A explicação foi detalhada por Bob Stallman, presidente da American Farm Bureau Federation. A agricultura americana tem de crescer para fora, disse Stallman, porque a expansão da demanda ocorrerá no exterior. Ninguém chiou e não houve perguntas nem comentários sobre políticas protecionistas.

Vários segmentos do agronegócio americano - como o do açúcar - continuarão a cobrar proteção oficial. Mas a ênfase da política, insistiu Stallman, deve ser a luta pela abertura de mercados.

A atitude européia é muito mais defensiva. O empenho dos europeus em prolongar os subsídios à exportação até o último instante combina com a preferência pela retranca. Toda a conversa a respeito de "preocupações não comerciais" - cuidados com a paisagem, com o estilo de vida rural e até com os direitos dos animais - remete ao protecionismo.

O agronegócio brasileiro também deve concentrar o foco na abertura de mercados e, internamente, na acumulação de ganhos de eficiência e de qualidade. Ao contrário do agronegócio americano, poderá dispor de um mercado interno em expansão. Não será preciso, nem teria sentido, escolher um mercado ou outro. Os principais negociadores brasileiros sabem disso. Mas o Itamaraty acabou usando mais um chapéu e assumiu também o papel de paladino dos ineficientes.

A diplomacia brasileira acabou admitindo, além da categoria de "produtos sensíveis", defendida principalmente pelos europeus, uma classe de "produtos especiais", proposta por economias em desenvolvimento, como a Índia.

Conceitualmente, a lista de "produtos sensíveis" tem relação com a baixa competitividade de alguns setores. É o caso da produção de açúcar na Europa e nos Estados Unidos. É crucialmente importante, para o Brasil, negociar uma disciplina severa para essas listas.

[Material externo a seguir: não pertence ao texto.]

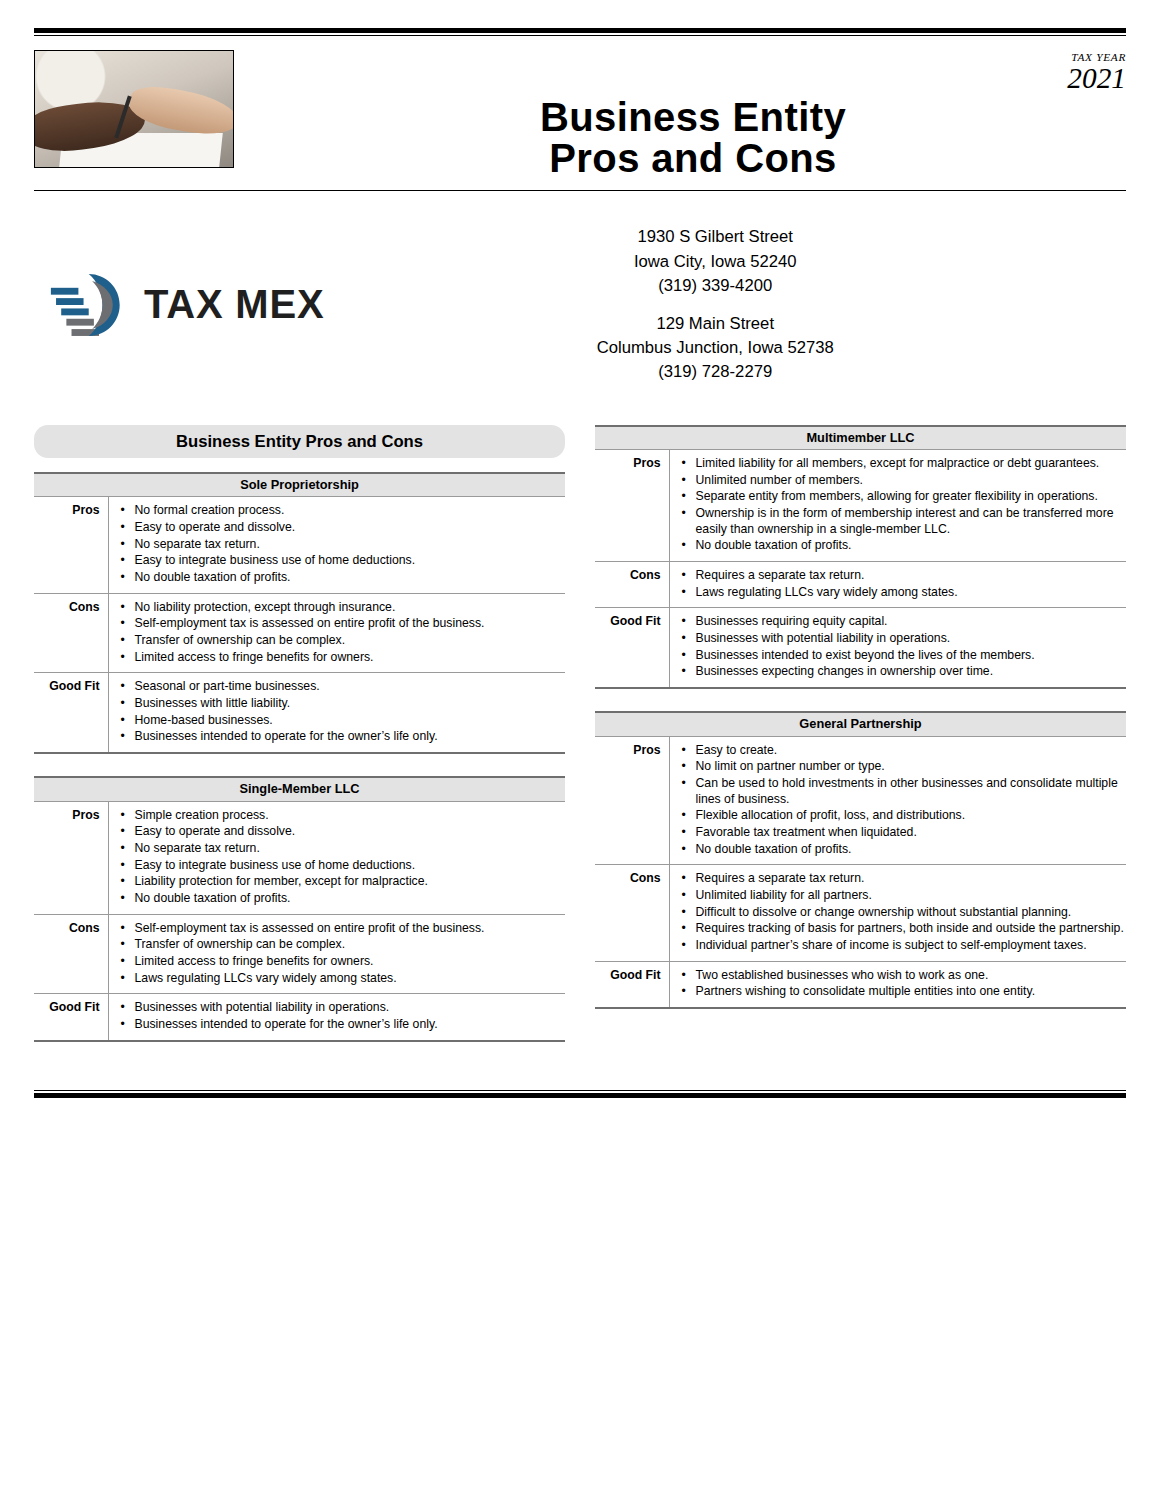TAX YEAR
2021
Business Entity
Pros and Cons
TAX MEX
1930 S Gilbert Street
Iowa City, Iowa 52240
(319) 339-4200
129 Main Street
Columbus Junction, Iowa 52738
(319) 728-2279
Business Entity Pros and Cons
Sole Proprietorship
| Pros | No formal creation process. Easy to operate and dissolve. No separate tax return. Easy to integrate business use of home deductions. No double taxation of profits. |
| Cons | No liability protection, except through insurance. Self-employment tax is assessed on entire profit of the business. Transfer of ownership can be complex. Limited access to fringe benefits for owners. |
| Good Fit | Seasonal or part-time businesses. Businesses with little liability. Home-based businesses. Businesses intended to operate for the owner’s life only. |
Single-Member LLC
| Pros | Simple creation process. Easy to operate and dissolve. No separate tax return. Easy to integrate business use of home deductions. Liability protection for member, except for malpractice. No double taxation of profits. |
| Cons | Self-employment tax is assessed on entire profit of the business. Transfer of ownership can be complex. Limited access to fringe benefits for owners. Laws regulating LLCs vary widely among states. |
| Good Fit | Businesses with potential liability in operations. Businesses intended to operate for the owner’s life only. |
Multimember LLC
| Pros | Limited liability for all members, except for malpractice or debt guarantees. Unlimited number of members. Separate entity from members, allowing for greater flexibility in operations. Ownership is in the form of membership interest and can be transferred more easily than ownership in a single-member LLC. No double taxation of profits. |
| Cons | Requires a separate tax return. Laws regulating LLCs vary widely among states. |
| Good Fit | Businesses requiring equity capital. Businesses with potential liability in operations. Businesses intended to exist beyond the lives of the members. Businesses expecting changes in ownership over time. |
General Partnership
| Pros | Easy to create. No limit on partner number or type. Can be used to hold investments in other businesses and consolidate multiple lines of business. Flexible allocation of profit, loss, and distributions. Favorable tax treatment when liquidated. No double taxation of profits. |
| Cons | Requires a separate tax return. Unlimited liability for all partners. Difficult to dissolve or change ownership without substantial planning. Requires tracking of basis for partners, both inside and outside the partnership. Individual partner’s share of income is subject to self-employment taxes. |
| Good Fit | Two established businesses who wish to work as one. Partners wishing to consolidate multiple entities into one entity. |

No caso dos especiais, o objetivo proposto é a defesa de agricultores familiares, ineficientes e pobres. Não se trata de proteger produtos, mas produtores. A aplicação desse conceito leva a uma situação absurda.

A agricultura brasileira produz milho com eficiência e exporta esse milho em quantidades consideráveis, transformado em carnes de frango e de porco. Muitos desses produtores são pequenos proprietários com boa base tecnológica, assim como os bons plantadores de feijão.

No entanto, o Ministério do Desenvolvimento Agrário (MDA) defende a adoção de uma lista de produtos especiais, milho e feijão incluídos, para proteção do agricultor pequeno e pobre - pobre por ser ineficiente e não por ser pequeno.

Criada essa categoria de produtos, vários países em desenvolvimento, incluídos alguns emergentes e poderosos, poderão usá-la para jogadas protecionistas. Sem esse recurso, a China foi capaz de impor um jogo duro aos exportadores brasileiros de soja, no ano passado.

Se não tentar reduzir esse risco, a diplomacia brasileira, depois de um desempenho respeitável em algumas frentes, poderá acabar usando o pior de todos os chapéus: aquele cônico e alto, graças à interferência de um ministério dedicado ao atraso.